Fed Governor Christopher Waller defended the broader logic of the Fed's approach to reserves management, emphasizing the priority of ensuring banks have the liquidity they need to avoid nightly scramble for funds. "All you're trying to do is provide all the reserves that the banking system needs and wants to make sure there's no financial problems," Waller said. He added bluntly that banks searching "every night ... digging around in the couch cushions, looking for money" would be "massively inefficient, stupid."

Waller and other officials have suggested that regulatory adjustments could reduce banks' demand for cash. Fed Vice Chair for Supervision Michelle Bowman is leading efforts to ease some regulatory requirements that affect bank demand for reserves. Even with regulatory change, Waller warned against reverting to a pre-crisis framework that kept liquidity scarce and required constant Fed fiddling to keep the federal funds rate on target. "Scarcity is not the objective in economics, never has been, never should be," he said, and he argued that principle should guide Fed liquidity management.

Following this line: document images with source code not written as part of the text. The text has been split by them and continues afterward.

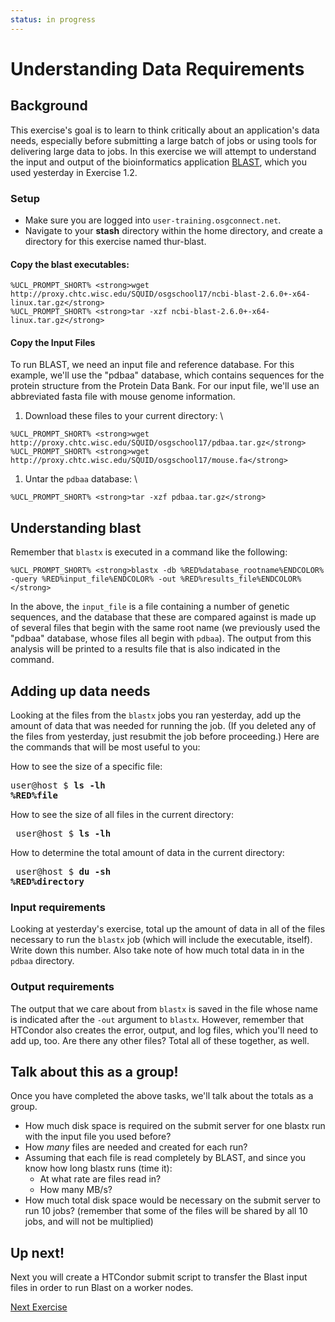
 ```yaml
---
status: in progress
---
```


Understanding Data Requirements
===============================


Background
----------

This exercise's goal is to learn to think critically about an application's data needs, especially before submitting a large batch of jobs or using tools for delivering large data to jobs. In this exercise we will attempt to understand the input and output of the bioinformatics application [BLAST](http://blast.ncbi.nlm.nih.gov/), which you used yesterday in Exercise 1.2.

### Setup

-   Make sure you are logged into `user-training.osgconnect.net`.
-   Navigate to your **stash** directory within the home directory, and create a directory for this exercise named thur-blast.

#### Copy the blast executables:

``` console
%UCL_PROMPT_SHORT% <strong>wget http://proxy.chtc.wisc.edu/SQUID/osgschool17/ncbi-blast-2.6.0+-x64-linux.tar.gz</strong>
%UCL_PROMPT_SHORT% <strong>tar -xzf ncbi-blast-2.6.0+-x64-linux.tar.gz</strong>
```

#### Copy the Input Files

To run BLAST, we need an input file and reference database. For this example, we'll use the "pdbaa" database, which contains sequences for the protein structure from the Protein Data Bank. For our input file, we'll use an abbreviated fasta file with mouse genome information.

1.  Download these files to your current directory: \\

``` console
%UCL_PROMPT_SHORT% <strong>wget http://proxy.chtc.wisc.edu/SQUID/osgschool17/pdbaa.tar.gz</strong>
%UCL_PROMPT_SHORT% <strong>wget http://proxy.chtc.wisc.edu/SQUID/osgschool17/mouse.fa</strong>
```

1.  Untar the `pdbaa` database: \\

``` console
%UCL_PROMPT_SHORT% <strong>tar -xzf pdbaa.tar.gz</strong>
```

Understanding blast
-------------------

Remember that `blastx` is executed in a command like the following:

``` console
%UCL_PROMPT_SHORT% <strong>blastx -db %RED%database_rootname%ENDCOLOR% -query %RED%input_file%ENDCOLOR% -out %RED%results_file%ENDCOLOR%</strong>
```

In the above, the `input_file` is a file containing a number of genetic sequences, and the database that these are compared against is made up of several files that begin with the same root name (we previously used the "pdbaa" database, whose files all begin with `pdbaa`). The output from this analysis will be printed to a results file that is also indicated in the command.

Adding up data needs
--------------------

Looking at the files from the `blastx` jobs you ran yesterday, add up the amount of data that was needed for running the job. (If you deleted any of the files from yesterday, just resubmit the job before proceeding.) Here are the commands that will be most useful to you:

How to see the size of a specific file: <pre class="screen"> user@host $ **ls -lh %RED%file<span class="twiki-macro ENDCOLOR"></span>** </pre>

How to see the size of all files in the current directory: <pre class="screen"> user@host $ **ls -lh** </pre>

How to determine the total amount of data in the current directory: <pre class="screen"> user@host $ **du -sh %RED%directory<span class="twiki-macro ENDCOLOR"></span>** </pre>

### Input requirements

Looking at yesterday's exercise, total up the amount of data in all of the files necessary to run the `blastx` job (which will include the executable, itself). Write down this number. Also take note of how much total data in in the `pdbaa` directory.

### Output requirements

The output that we care about from `blastx` is saved in the file whose name is indicated after the `-out` argument to `blastx`. However, remember that HTCondor also creates the error, output, and log files, which you'll need to add up, too. Are there any other files? Total all of these together, as well.

Talk about this as a group!
---------------------------

Once you have completed the above tasks, we'll talk about the totals as a group.

-   How much disk space is required on the submit server for one blastx run with the input file you used before?
-   How *many* files are needed and created for each run?
-   Assuming that each file is read completely by BLAST, and since you know how long blastx runs (time it):
    -   At what rate are files read in?
    -   How many MB/s?
-   How much total disk space would be necessary on the submit server to run 10 jobs? (remember that some of the files will be shared by all 10 jobs, and will not be multiplied)

Up next!
--------

Next you will create a HTCondor submit script to transfer the Blast input files in order to run Blast on a worker nodes.

[Next Exercise](Education.UserSchool17Thurs22HTCondorFT)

That said, several Fed officials have signaled openness to revisiting the detailed mechanics of the current regime, albeit slowly and methodically. Minneapolis Fed President Neel Kashkari described the present system as having evolved into something more complex than originally explained, saying, "this very simple regime that we've created is not nearly as simple as it was originally explained." He suggested it would be appropriate to evaluate whether the current set-up is optimal for the U.S. economy.

Cleveland Fed President Beth Hammack emphasized the deliberate pace of potential reforms. In a recent interview, Hammack said changes at the Fed are implemented "very methodically, very carefully...I expect that if we were going to make a change, there'd be a really rigorous set of discussion and debate around it." Such deliberation implies any substantive shift in balance-sheet strategy would unfold gradually.


Where this matters

The Fed's actions affect multiple corners of financial markets: money-market liquidity determines how smoothly short-term funding and overnight rates operate; the composition and duration of the balance sheet influence the Treasury market and mortgage rates; and regulatory shifts that alter banks' demand for reserves could feed back into how much cash the Fed needs to supply. Market participants expect a measured transition - continued reinvestment into bills, a reduction in the pace of new bill purchases after the mid-April tax date, and a multi-year pathway to rebalancing maturities.

For now, the Fed's management of its balance sheet stands out as a relatively steady policy project amid a more uncertain backdrop for interest rates and economic growth.

Risks

  • Duration mismatch on the Fed's balance sheet - with a duration of about eight-and-a-half to nine years versus the Treasury's five to five-and-a-half years - may continue to depress mortgage rates by an estimated 75-to-100 basis points, affecting the housing and mortgage markets.
  • Uncertainty about governance and appetite for balance-sheet reductions - nominees or shifts in leadership, such as the nomination of Kevin Warsh, could create debate about the size and role of Fed holdings, influencing Treasury market dynamics and policy implementation.
  • Potentially slow pace of change - adjustments to the Fed's regime and bank regulatory reforms are likely to be methodical and deliberate, meaning the rebalancing of maturities and the reduction of the Fed's footprint in longer-term securities could be prolonged, affecting investors in Treasuries, MBS, and money-market instruments.